Corbin admits that grappling with the reality of declining federal, state and local budgets is among the most difficult and frustrating obstacles the program faces right now. “We’re not going to restore the Bay for free. None of this stuff is cheap, and most of these programs have less and less money going into them. I don’t blame people in Congress at all for asking, ‘Where’s the progress?’ It is slow. … When you look at the amount of pollution we want to reduce, we’re about halfway there. The problem is, it took about 30 years to get there.”
Corbin’s job with EPA is a whirl of moving parts. Not only is he charged with keeping track of the efforts of the six states and the District of Columbia in the Chesapeake Bay watershed and the federal agencies involved in Bay restoration, but he spends a great deal of time keeping the peace with outside stakeholders — from nonprofit environmental groups to agricultural interest groups — trying to keep them all working together toward the same goals. “It can sometimes be like a big Italian family,” he admits. “We all get together and scream at each other, but then we all kiss and make up.”
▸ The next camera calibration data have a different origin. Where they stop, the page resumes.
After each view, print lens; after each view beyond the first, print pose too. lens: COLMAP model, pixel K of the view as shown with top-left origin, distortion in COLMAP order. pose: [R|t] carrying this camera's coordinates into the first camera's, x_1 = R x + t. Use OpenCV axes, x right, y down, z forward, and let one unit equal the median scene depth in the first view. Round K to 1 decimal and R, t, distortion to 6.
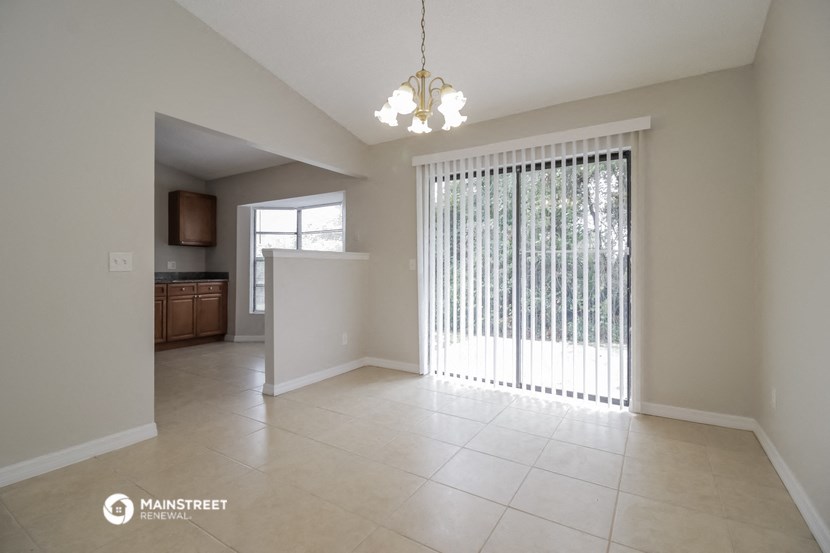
lens RADIAL K [[384.6, 0, 417.2], [0, 384.6, 272.9], [0, 0, 1]] dist [0.000078, -0.000640]
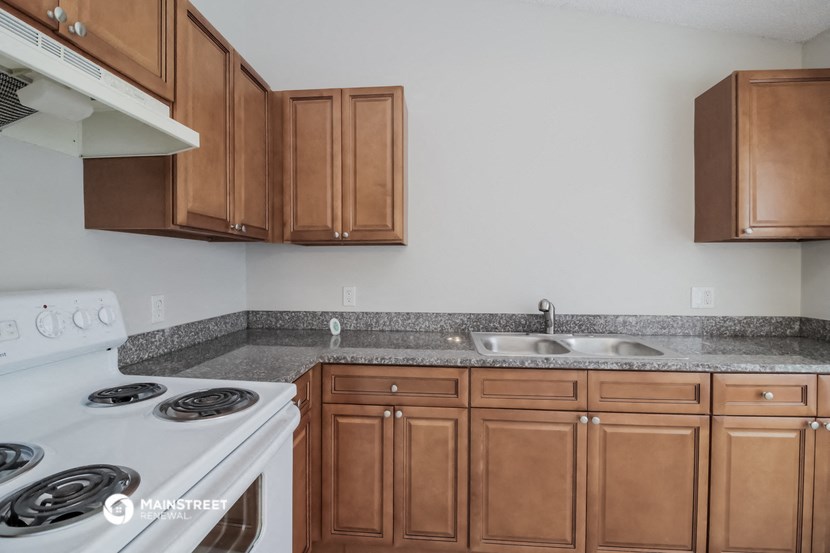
lens RADIAL K [[384.6, 0, 417.2], [0, 384.6, 272.9], [0, 0, 1]] dist [0.000078, -0.000640]
pose [[0.467565, 0.012650, -0.883868, -0.313864], [-0.003743, 0.999917, 0.012331, -0.032905], [0.883951, -0.002457, 0.467573, 0.418388]]
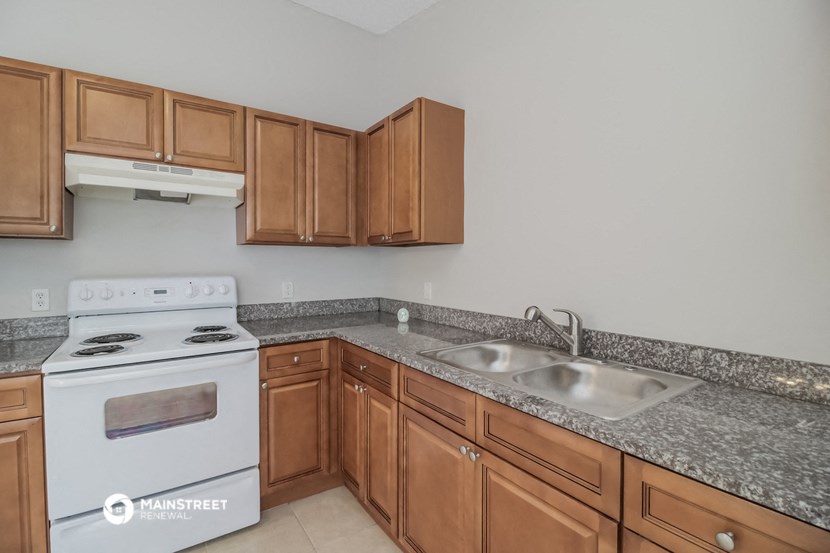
lens RADIAL K [[384.6, 0, 417.2], [0, 384.6, 272.9], [0, 0, 1]] dist [0.000078, -0.000640]
pose [[-0.389902, 0.018733, -0.920666, -0.292449], [-0.006816, 0.999707, 0.023228, -0.034124], [0.920831, 0.015332, -0.389660, 0.620012]]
Even in the role of peacemaker, there are days he momentarily loses hope, but he corrects that impulse by keeping an eye on the track ahead, and the big picture. “I advise the [EPA] administrator on what we’re doing and what we should be doing, but my job is also to advise her on what potentially could go wrong and turn into a big issue.” He also keeps an eye out for the next reef on which the program might run aground.
So what dangerous reefs does Corbin spy ahead? “The first thing staring at us in the near-term is urban development and how we manage growth. It all has a big impact on environmental quality.”
And then there’s the elephant in the room: climate change. “I wouldn’t even call that a reef,” says Corbin. “I’d call it: ‘We’re sailing a ship, and it’s 500 years ago and we’re about to sail off the end of the world.’ We know that the climate’s changing, and it’s having an absolute impact on the Chesapeake Bay — and it’s going to have an impact on how we go about restoring it. … There are 17 million people living in the Bay watershed. And we’re the problem. We’re the ones driving the cars and building the houses and cutting down the forests. … A lot of people ask me, ‘Well, what difference can I make? I’m just one person.’ But if all 17 million people each make a tiny little difference — all those tiny little differences? — they add up to a huge impact.”
Last June, a new Chesapeake Bay Watershed Agreement was signed by six state governors, the mayor of Washington and federal officials. It is the fourth such agreement since 1983, and with its two-year goals and long-term commitment to restore the Bay by 2025, Corbin believes it can be done.
“It’s 100 percent doable. But the bottom line is political commitment. You have to have committed leaders at the top. And really, if we can’t show people that we can clean up the Chesapeake, what hope do we have for cleaning up any other place?”
Corbin stows his map away and steers his boat out into the James, seeming already to know the way ahead.